After fleeing the Island to hide in the middle-eastern state of Bahrain more than a decade ago, Russell Stephen King (60) was yesterday brought to justice when he was jailed for six years by the Royal Court’s Superior Number, which convenes only for the most serious cases.
Commissioner Julian Clyde-Smith, presiding, said the offences were ‘motivated by pure greed’ and warranted a long prison sentence – six months more than had been requested by the Crown.
King, who appeared in court in a wheelchair, laundered a total of £671,000 from the now defunct Belgravia Financial Services Group, of which he was a shadow director, over a three-month period in 2008. Much of the money was then hidden in a complex web of accounts in Switzerland.
He also sold ‘cherished registration plates’ on behalf of his former business partner Duncan Hickman, who helped set up the Belgravia Group in 2004, following his sudden death and kept the money for himself.
King pleaded guilty to five counts of fraudulently converting a total of £740,286 of money belonging to others. He did not react as his sentence was delivered.

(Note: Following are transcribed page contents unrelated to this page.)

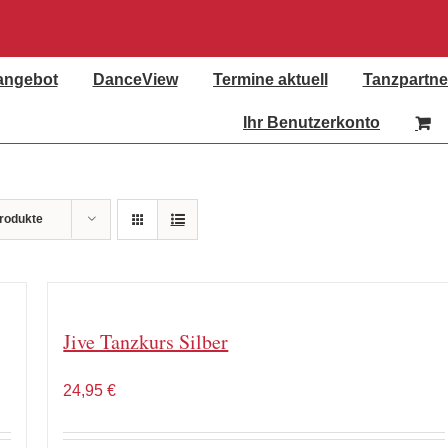
angebot
DanceView
Termine aktuell
Tanzpartne
Ihr Benutzerkonto
rodukte
Jive Tanzkurs Silber
24,95
€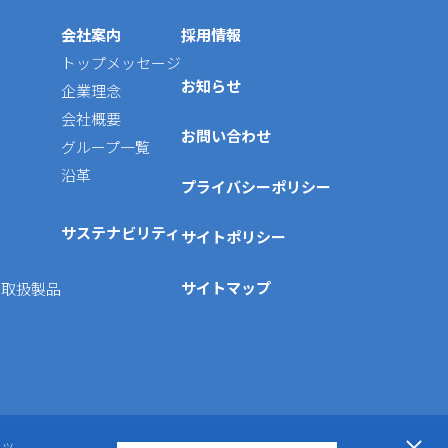
会社案内
採用情報
トップメッセージ
お知らせ
企業理念
会社概要
お問い合わせ
グループ一覧
沿革
プライバシーポリシー
サステナビリティ
サイトポリシー
サイトマップ
他取扱製品
クッ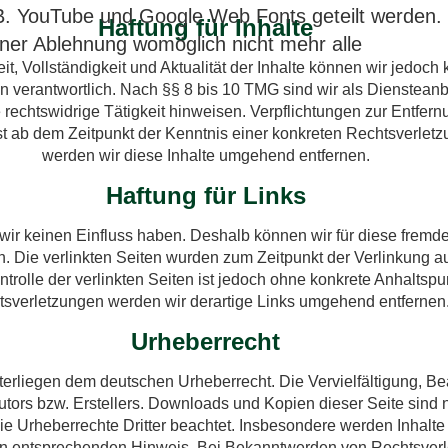
B. YouTube und Google Web Fonts geteilt werden.
Haftung für Inhalte
iner Ablehnung womöglich nicht mehr alle
igkeit, Vollständigkeit und Aktualität der Inhalte können wir je
verantwortlich. Nach §§ 8 bis 10 TMG sind wir als Diensteanbiet
rechtswidrige Tätigkeit hinweisen. Verpflichtungen zur Entfe
erst ab dem Zeitpunkt der Kenntnis einer konkreten Rechtsverl
werden wir diese Inhalte umgehend entfernen.
Haftung für Links
e wir keinen Einfluss haben. Deshalb können wir für diese fremd
lich. Die verlinkten Seiten wurden zum Zeitpunkt der Verlinkung
ontrolle der verlinkten Seiten ist jedoch ohne konkrete Anhalts
sverletzungen werden wir derartige Links umgehend entfernen
Urheberrecht
unterliegen dem deutschen Urheberrecht. Die Vervielfältigung, B
tors bzw. Erstellers. Downloads und Kopien dieser Seite sind nu
die Urheberrechte Dritter beachtet. Insbesondere werden Inhalte 
en entsprechenden Hinweis. Bei Bekanntwerden von Rechtsverle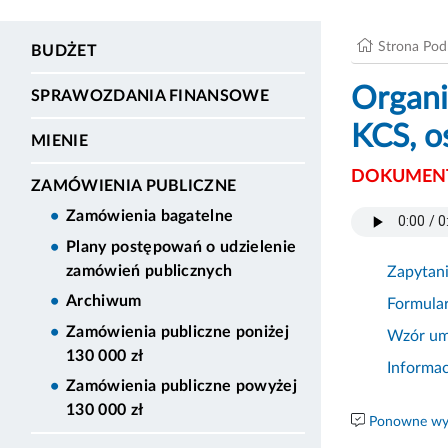
Strona Po
BUDŻET
Organi
SPRAWOZDANIA FINANSOWE
KCS, o
MIENIE
DOKUMENT
ZAMÓWIENIA PUBLICZNE
Zamówienia bagatelne
Plany postępowań o udzielenie
zamówień publicznych
Zapytan
Archiwum
Formula
Zamówienia publiczne poniżej
Wzór u
130 000 zł
Informa
Zamówienia publiczne powyżej
130 000 zł
Ponowne wyk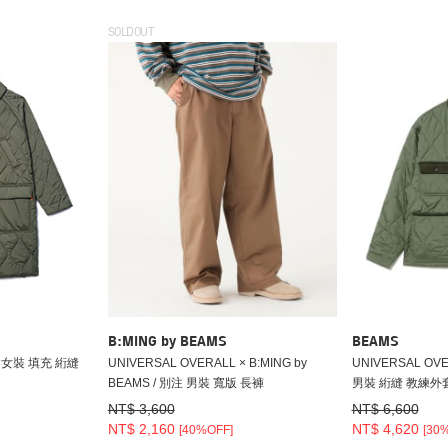
SOLDOUT
B:MING by BEAMS
BEAMS
 / 女裝 填充 絎縫
UNIVERSAL OVERALL × B:MING by
UNIVERSAL OVE
BEAMS / 別注 男裝 寬版 長褲
男裝 絎縫 教練外
NT$ 3,600
NT$ 6,600
NT$ 2,160
NT$ 4,620
[40%OFF]
[30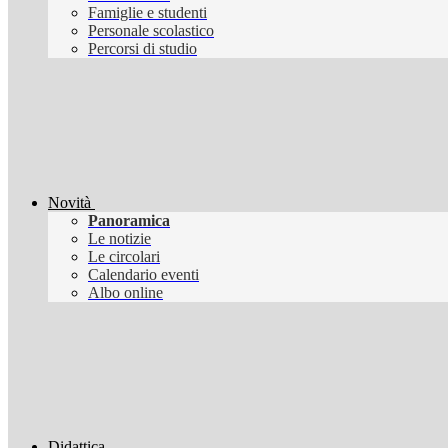
Famiglie e studenti
Personale scolastico
Percorsi di studio
Novità
Panoramica
Le notizie
Le circolari
Calendario eventi
Albo online
Didattica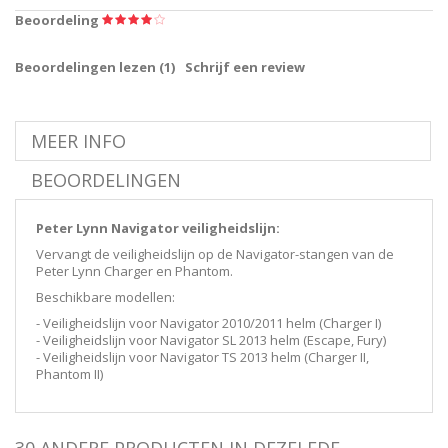
Beoordeling
Beoordelingen lezen (
1
)
Schrijf een review
MEER INFO
BEOORDELINGEN
Peter Lynn Navigator veiligheidslijn:
Vervangt de veiligheidslijn op de Navigator-stangen van de
Peter Lynn Charger en Phantom.
Beschikbare modellen:
- Veiligheidslijn voor Navigator 2010/2011 helm (Charger I)
- Veiligheidslijn voor Navigator SL 2013 helm (Escape, Fury)
- Veiligheidslijn voor Navigator TS 2013 helm (Charger II,
Phantom II)
30 ANDERE PRODUCTEN IN DEZELFDE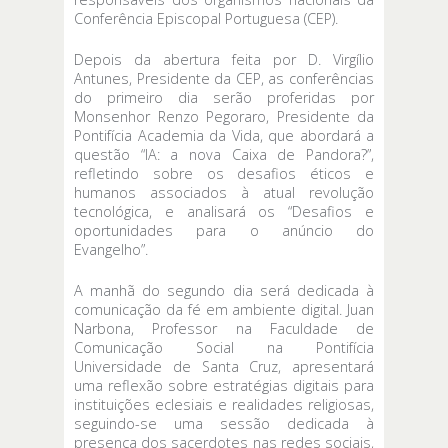
Conferência Episcopal Portuguesa (CEP).
Depois da abertura feita por D. Virgílio
Antunes, Presidente da CEP, as conferências
do primeiro dia serão proferidas por
Monsenhor Renzo Pegoraro, Presidente da
Pontifícia Academia da Vida, que abordará a
questão “IA: a nova Caixa de Pandora?”,
refletindo sobre os desafios éticos e
humanos associados à atual revolução
tecnológica, e analisará os “Desafios e
oportunidades para o anúncio do
Evangelho”.
A manhã do segundo dia será dedicada à
comunicação da fé em ambiente digital. Juan
Narbona, Professor na Faculdade de
Comunicação Social na Pontifícia
Universidade de Santa Cruz, apresentará
uma reflexão sobre estratégias digitais para
instituições eclesiais e realidades religiosas,
seguindo-se uma sessão dedicada à
presença dos sacerdotes nas redes sociais,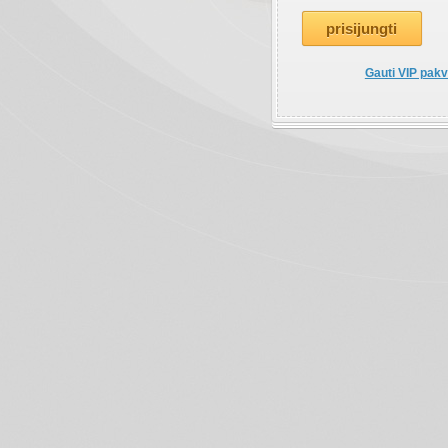
Gauti VIP pakv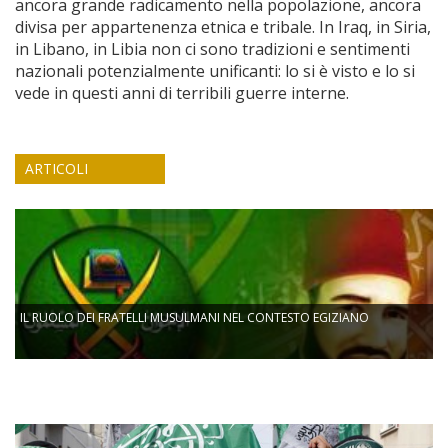
ancora grande radicamento nella popolazione, ancora
divisa per appartenenza etnica e tribale. In Iraq, in Siria,
in Libano, in Libia non ci sono tradizioni e sentimenti
nazionali potenzialmente unificanti: lo si è visto e lo si
vede in questi anni di terribili guerre interne.
ARTICOLI
IL RUOLO DEI FRATELLI MUSULMANI NEL CONTESTO EGIZIANO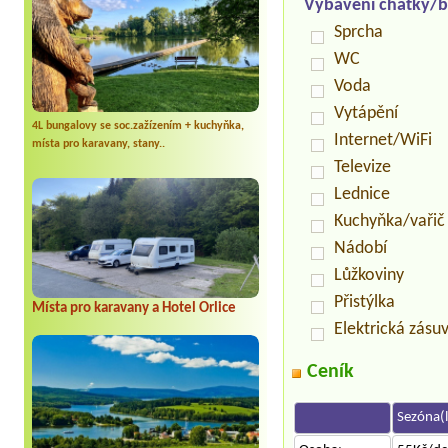
Vybavení chatky/b
Sprcha
WC
Voda
Vytápění
4L bungalovy se soc.zažízením + kuchyňka,
Internet/WiFi
místa pro karavany, stany..
Televize
Lednice
Kuchyňka/vařič
Nádobí
Lůžkoviny
Přistýlka
Místa pro karavany a Hotel Orlice
Elektrická zásu
Ceník
Sezóna(l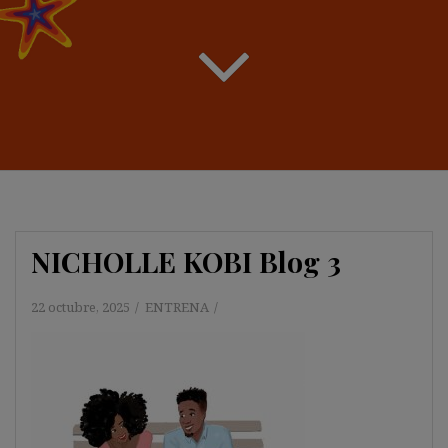
NICHOLLE KOBI Blog 3
22 octubre, 2025
ENTRENA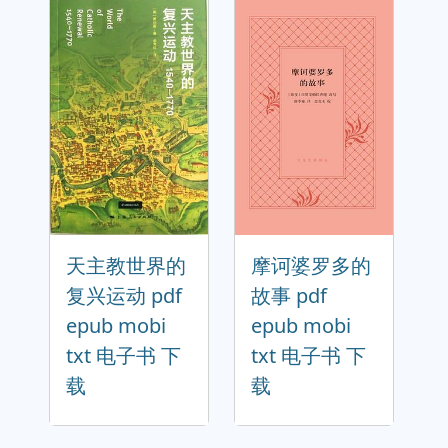
天主教世界的
摩诃婆罗多的
复兴运动 pdf
故事 pdf
epub mobi
epub mobi
txt 电子书 下
txt 电子书 下
载
载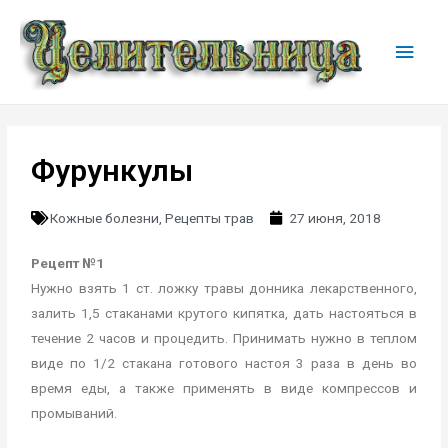
Фурункулы
Кожные болезни
,
Рецепты трав
27 июня, 2018
Рецепт №1
Нужно взять 1 ст. ложку травы донника лекарственного,
залить 1,5 стаканами крутого кипятка, дать настояться в
течение 2 часов и процедить. Принимать нужно в теплом
виде по 1/2 стакана готового настоя 3 раза в день во
время еды, а также применять в виде компрессов и
промываний.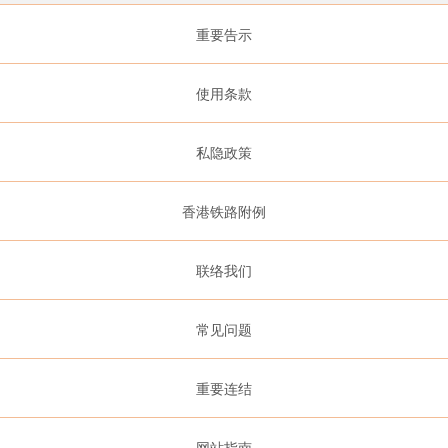
重要告示
使用条款
私隐政策
香港铁路附例
联络我们
常见问题
重要连结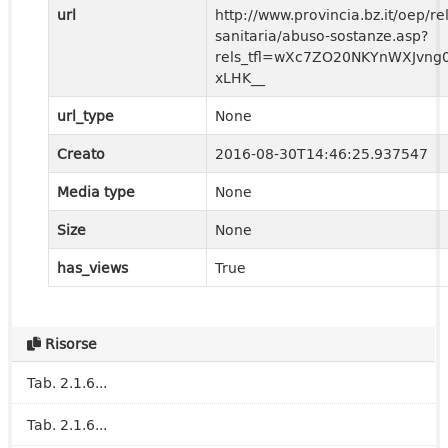
url
http://www.provincia.bz.it/oep/re
sanitaria/abuso-sostanze.asp?
rels_tfl=wXc7ZO20NKYnWXJvng
xLHK__
url_type
None
Creato
2016-08-30T14:46:25.937547
Media type
None
Size
None
has_views
True
Risorse
Tab. 2.1.6...
Tab. 2.1.6...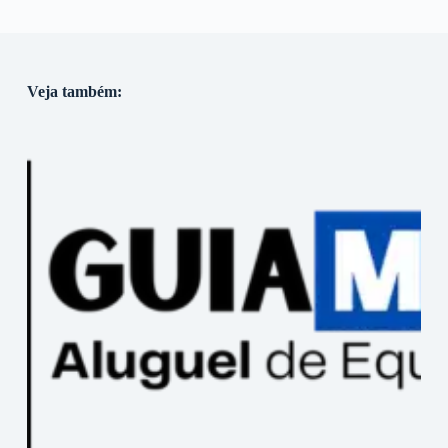
Veja também: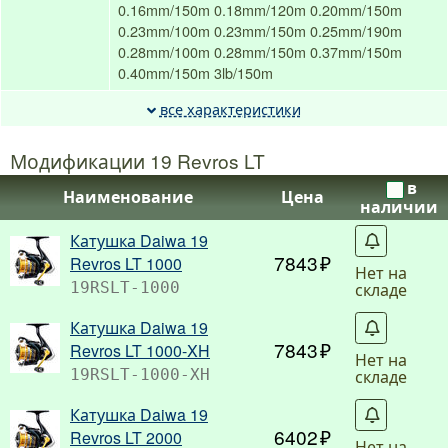
0.16mm/150m
0.18mm/120m
0.20mm/150m
0.23mm/100m
0.23mm/150m
0.25mm/190m
0.28mm/100m
0.28mm/150m
0.37mm/150m
0.40mm/150m
3lb/150m
все характеристики
Модификации 19 Revros LT
в
Наименование
Цена
наличии
Катушка Daiwa 19
С
7843
Revros LT 1000
Нет на
складе
19RSLT-1000
Катушка Daiwa 19
С
7843
Revros LT 1000-XH
Нет на
складе
19RSLT-1000-XH
Катушка Daiwa 19
С
6402
Revros LT 2000
Нет на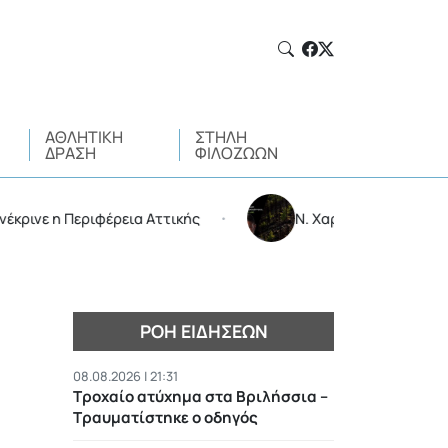
ΑΘΛΗΤΙΚΉ
ΣΤΉΛΗ
ΔΡΆΣΗ
ΦΙΛΌΖΩΩΝ
 η Περιφέρεια Αττικής
Ν. Χαρδαλιάς: Δεν μπαίνει κα
•
ΡΟΉ ΕΙΔΉΣΕΩΝ
08.08.2026 | 21:31
Τροχαίο ατύχημα στα Βριλήσσια –
Τραυματίστηκε ο οδηγός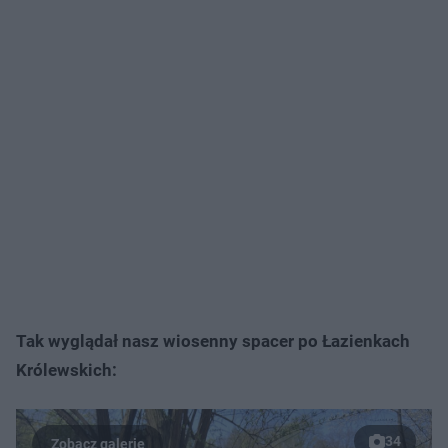
Tak wyglądał nasz wiosenny spacer po Łazienkach
Królewskich:
34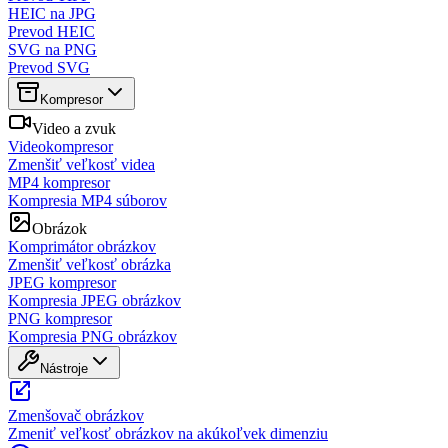
HEIC na JPG
Prevod HEIC
SVG na PNG
Prevod SVG
Kompresor
Video a zvuk
Videokompresor
Zmenšiť veľkosť videa
MP4 kompresor
Kompresia MP4 súborov
Obrázok
Komprimátor obrázkov
Zmenšiť veľkosť obrázka
JPEG kompresor
Kompresia JPEG obrázkov
PNG kompresor
Kompresia PNG obrázkov
Nástroje
Zmenšovač obrázkov
Zmeniť veľkosť obrázkov na akúkoľvek dimenziu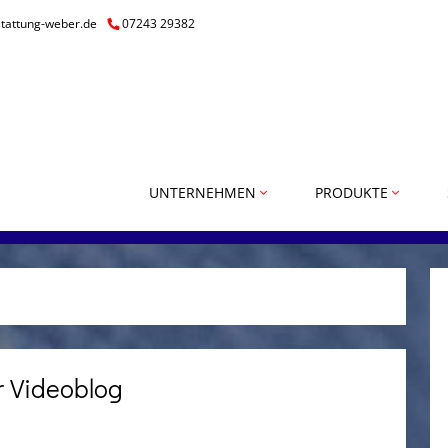
tattung-weber.de
07243 29382
UNTERNEHMEN
PRODUKTE
 Videoblog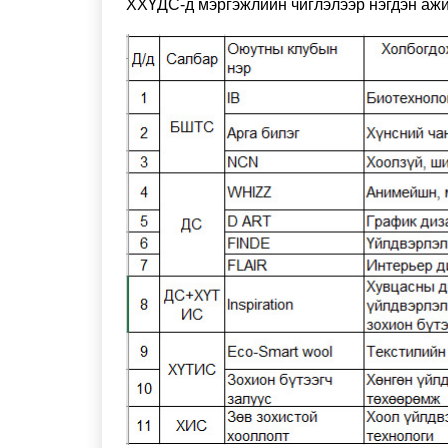
ХХҮДС-д мэргэжлийн чиглэлээр нэгдэн аж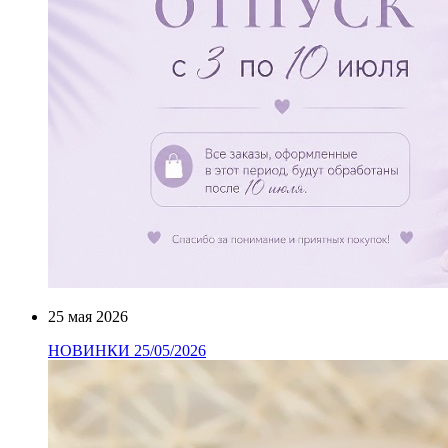
25 мая 2026
НОВИНКИ 25/05/2026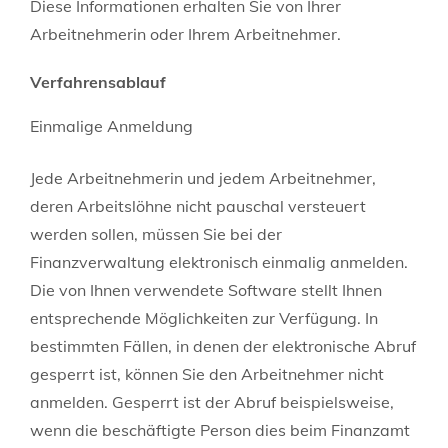
Diese Informationen erhalten Sie von Ihrer
Arbeitnehmerin oder Ihrem Arbeitnehmer.
Verfahrensablauf
Einmalige Anmeldung
Jede Arbeitnehmerin und jedem Arbeitnehmer,
deren Arbeitslöhne nicht pauschal versteuert
werden sollen, müssen Sie bei der
Finanzverwaltung elektronisch einmalig anmelden.
Die von Ihnen verwendete Software stellt Ihnen
entsprechende Möglichkeiten zur Verfügung.
In
bestimmten Fällen, in denen der elektronische Abruf
gesperrt ist, können Sie den Arbeitnehmer nicht
anmelden.
Gesperrt ist der Abruf beispielsweise,
wenn die beschäftigte Person dies beim Finanzamt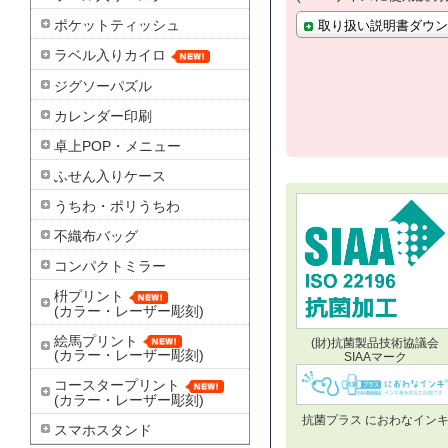
ポケットティッシュ
取り扱い説明書ダウンロ
ラベル入りカイロ
ジグソーパズル
カレンダー印刷
卓上POP・メニュー
ふせん入りケース
うちわ・ポリうちわ
不織布バッグ
コンパクトミラー
枡プリント
(カラー・レーザー彫刻)
絵馬プリント
(財)抗菌製品技術協議会
(カラー・レーザー彫刻)
SIAAマーク
コースタープリント
(カラー・レーザー彫刻)
抗菌プラス におわなイン
スマホスタンド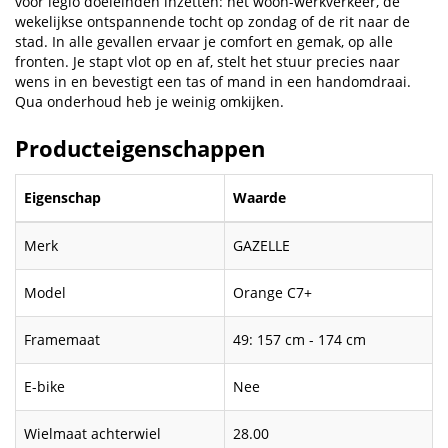
voor legio doeleinden inzetten: het woon-werkverkeer, de
wekelijkse ontspannende tocht op zondag of de rit naar de
stad. In alle gevallen ervaar je comfort en gemak, op alle
fronten. Je stapt vlot op en af, stelt het stuur precies naar
wens in en bevestigt een tas of mand in een handomdraai.
Qua onderhoud heb je weinig omkijken.
Producteigenschappen
Eigenschap
Waarde
Merk
GAZELLE
Model
Orange C7+
Framemaat
49: 157 cm - 174 cm
E-bike
Nee
Wielmaat achterwiel
28.00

Crown Advocate Matthew Jowitt, prosecuting, said King’s motivation was ‘pure greed’. The lawyer said the defendant was a man who was known among staff to enjoy first-class flights around the world, five-star stays at the Ritz-Carlton in Bahrain and at the Dorchester in London, as well as trips to the Island and dinner for his parents at Longueville Manor – all on the financially crippled company’s expenses. Such was Belgravia’s financial peril that the company was struggling to pay its staff’s wages at the time.
Outlining the case, Advocate Jowitt said in May 2008, after Mr Hickman suddenly died following the discovery of a suspected blood clot, King ‘cynically exploited’ the situation to ‘help himself to hundreds of thousands of pounds’.
Advocate Jowitt added: ‘He was able to cynically exploit the death of the only person who in reality would have been able to challenge his conduct and stand up to him.’
The court heard King manipulated a ‘yes-man’ employee to sanction the transfer of the company’s money into the defendant’s personal account. Evidence from King’s former personal assistant described him as a ‘workplace bully’ who instilled ‘fear’ in his staff and reduced the so-called ‘yes man’, who the JEP has chosen not to name, to a ‘nervous wreck’. The man was due to face charges, but they were dropped following King’s guilty plea.
Such was the value of the money taken out of Belgravia, the court heard, that liquidators were left with just £64,000 in the finance firm’s accounts and were only able to pay creditors 4.2 pence for every pound they were owed. Advocate Jowitt said the impact on creditors was huge and added that had King not committed the offences, creditors could have been paid 46p for every pound owed.
Advocate Jowitt said: ‘King had no excuses for his actions. This was not a case of an overworked director in financial extremis who succumbed to a moment of foolish temptation. These offences were gratuitous and committed out of pure greed by a man who had already spent some years living the high life at Belgravia’s expense. The effect on BFSG in terms of what percentage they could be repaid was considerable.’
States police investigators, staff from the Law Officers’ Department and even Met Police detectives worked for six years gathering evidence against King, such was the complexity of the investigation, codenamed Operation Humidor.
Advocate Jowitt said the Crown accepted there had been an ‘inexcusable delay’ in extraditing King from Bahrain. The process started in 2014, but he was not brought back to Jersey until the summer last year.
Advocate Adam Harrison, defending, said his client suffered from debilitating osteoarthritis and argued that a prison term would be much more difficult for him than another defendant as he was often limited to being in his cell and even bed-ridden. King, Advocate Harrison said, also expressed remorse and wrote a letter to the court.
Jurats Charles Blampied, Rozanne Thomas, Pamela Pitman, Robert Christensen and Kim Averty were sitting.